Selected excerpt:

▽

The Bullingdon is regularly featured in fiction and drama, sometimes under its own name, and sometimes easily recognisable under another.

History

The Bullingdon Club was founded more than 200 years ago. Petre Mais claims it was founded in 1780 and was limited to 30 men, and Viscount Long, who was a member in 1875, described it as "an old Oxford institution, with many good traditions". Originally it was a hunting and cricket club, and Thomas Assheton Smith the Younger is recorded as having batted for the Bullingdon against Marylebone Cricket Club in 1796. In 1805 cricket at Oxford University "was confined to the old Bullingdon Club, which was expensive and exclusive". This foundational sporting purpose is attested to in the Club's symbol.
The Wisden Cricketer reports that the Bullingdon is "ostensibly one of the two original Oxford University cricket teams but it actually used cricket merely as a respectable front for the mischievous, destructive or self-indulgent tendencies of its members". By the late 19th century, the present emphasis on dining within the Club began to emerge. Long attested that in 1875 "Bullingdon Club matches were also of frequent occurrence, and many a good game was played there with visiting clubs. The Bullingdon Club dinners were the occasion of a great display of exuberant spirits, accompanied by a considerable consumption of the good things of life, which often made the drive back to Oxford an experience of exceptional nature". A report of 1876 relates that "cricket there was secondary to the dinners, and the men were chiefly of an expensive class". The New York Times told its readers in 1913 that "The Bullingdon represents the acme of exclusiveness at Oxford; it is the club of the sons of nobility, the sons of great wealth; its membership represents the 'young bloods' of the university".

Today

Today, the Bullingdon is primarily a dining club, although a vestige of the Club's sporting links survives in its support of an annual point to point race. The Club President, known as the "General", presents the winner's cup, and the Club members meet at the race for a champagne breakfast. The Club also meets for an annual Club dinner. Guests may be invited to either of these events. There may also be smaller dinners during the year to mark the initiation of new members or in celebration of other occasions. The club often books private dining rooms under an assumed name, as most restaurateurs are cautious of the Club's reputation as being the cause of considerable drunken damage during the course of their dinners.
In 2007, a photograph of the Bullingdon Club taken in 1987 was discovered – making British headlines because two of the posing members, Boris Johnson and David Cameron, both of whom had gone on to careers in politics and were, at the time, Mayor of London and Leader of the Conservative party respectively. The copyright owners have since declined to grant permission to use the picture.

△

Collected data:
▽

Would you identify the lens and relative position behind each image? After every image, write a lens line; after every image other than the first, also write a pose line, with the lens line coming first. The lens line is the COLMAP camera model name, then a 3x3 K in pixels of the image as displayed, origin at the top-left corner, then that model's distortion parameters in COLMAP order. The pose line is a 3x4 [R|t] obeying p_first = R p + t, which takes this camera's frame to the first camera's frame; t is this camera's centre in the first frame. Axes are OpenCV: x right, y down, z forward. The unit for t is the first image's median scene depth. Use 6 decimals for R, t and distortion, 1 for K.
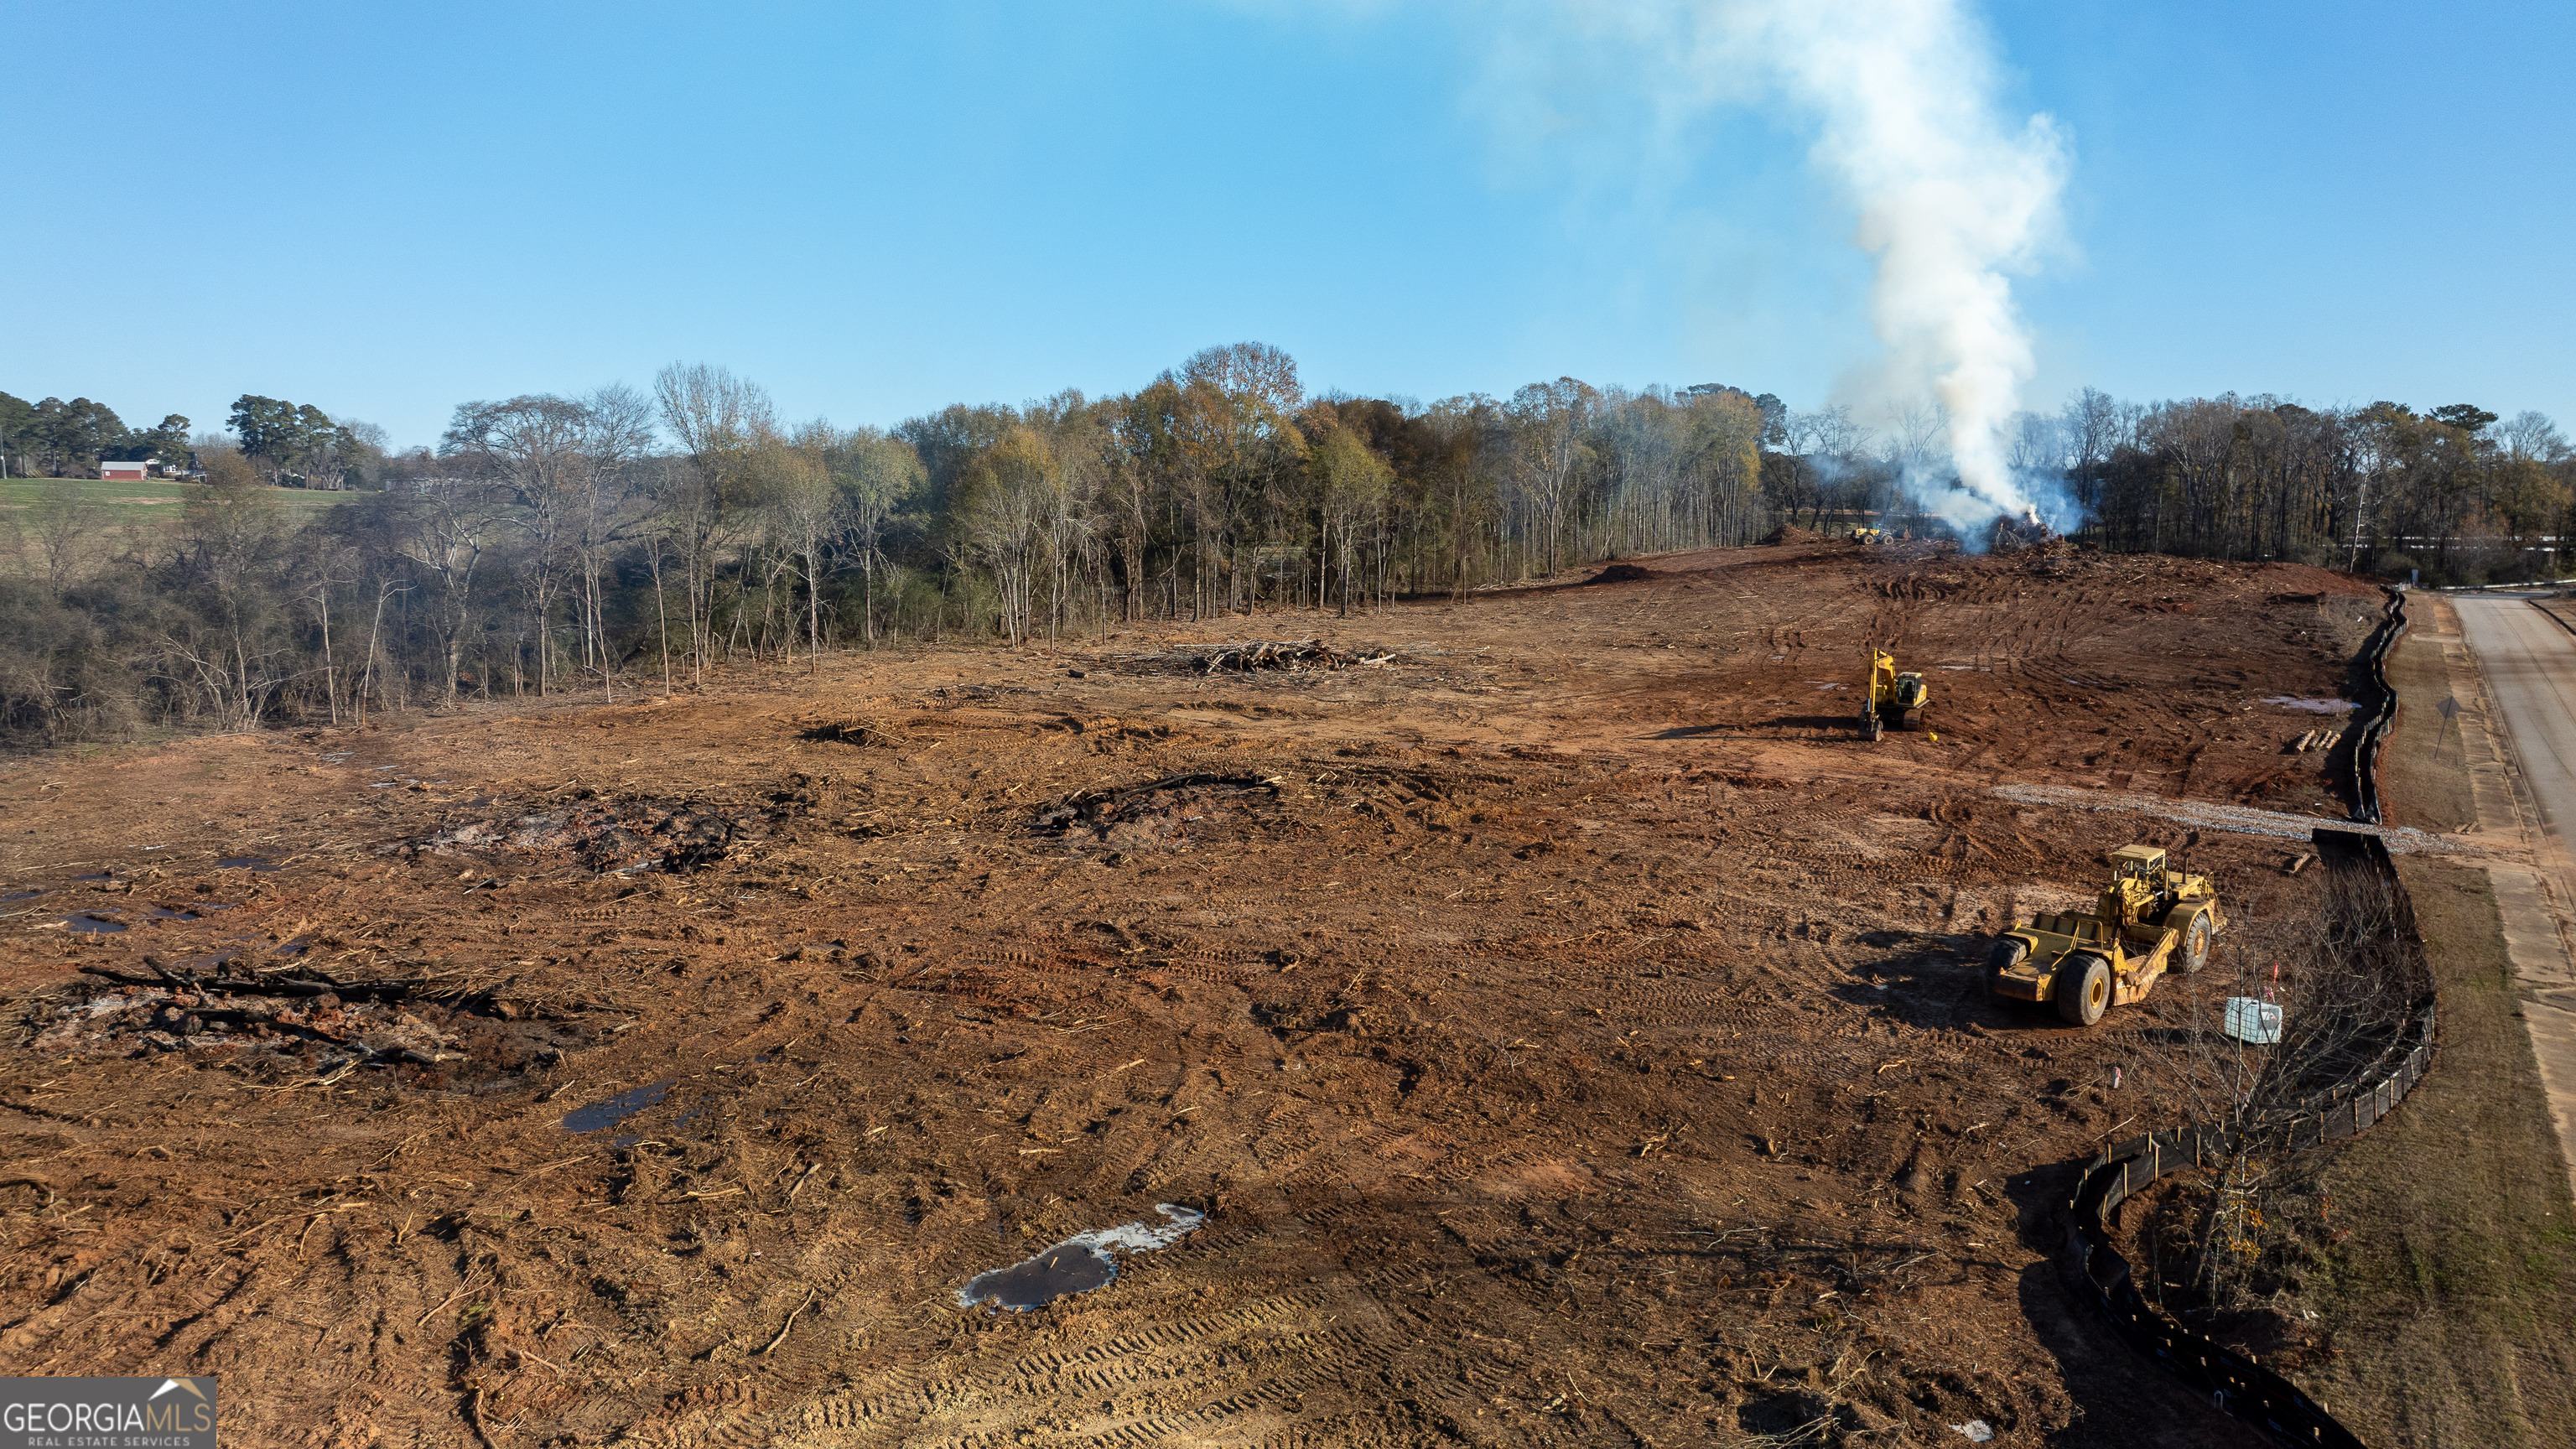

△

What to do:
- A) In the Bullingdon Club passage, what title is given to the Club President?
- B) Write out the Bullingdon Club passage word for word, starting with "In 2007, a photograph" and going on through "use the picture.".
- C) Continue the Bullingdon Club passage from the point where it stops.

Responses in order:
- A) The Club President is known as the "General".

- B)
In 2007, a photograph of the Bullingdon Club taken in 1987 was discovered – making British headlines because two of the posing members, Boris Johnson and David Cameron, both of whom had gone on to careers in politics and were, at the time, Mayor of London and Leader of the Conservative party respectively. The copyright owners have since declined to grant permission to use the picture.

- C)
In recent years, following negative media attention and the Club's apparent depiction in the play Posh and its film adaptation The Riot Club, membership has been supposed to have dwindled: in 2016 it was claimed there were only between four and six members left, all of them postgraduates, with no new undergraduate members joining the previous year; although many consider it more likely that the club has simply resorted to more covert operation in recent times. Many Oxford students cited an unwillingness to be associated with "ostentatious wealth celebration". In June 2017, members of the Club attempting to shoot their annual Club Photo on the steps of Christ Church were escorted out by college porters for not securing permission for the shoot. Nearby non-member students heckled the club as they left, with one even playing "Yakety Sax".

Reputation

The club has always been noted for its wealthy members, grand banquets, and boisterous rituals, including the vandalisation of restaurants, public houses, and college rooms, complemented by a tradition of on-the-spot payment for damage. Its ostentatious displays of wealth attract controversy, since some ex-members have subsequently achieved high political stations, most notably the former British Prime Minister David Cameron, former Chancellor of the Exchequer George Osborne and the current Prime Minister Boris Johnson. A number of episodes over many decades have provided anecdotal evidence of the Club's behaviour. Infamously on 12 May 1894, after dinner, Bullingdon members smashed almost all the glass of the lights and 468 windows in Peckwater Quad of Christ Church, along with the blinds and doors of the building, and again on 20 February 1927. As a result of such events, the Club was banned from convening within 15 miles of Oxford.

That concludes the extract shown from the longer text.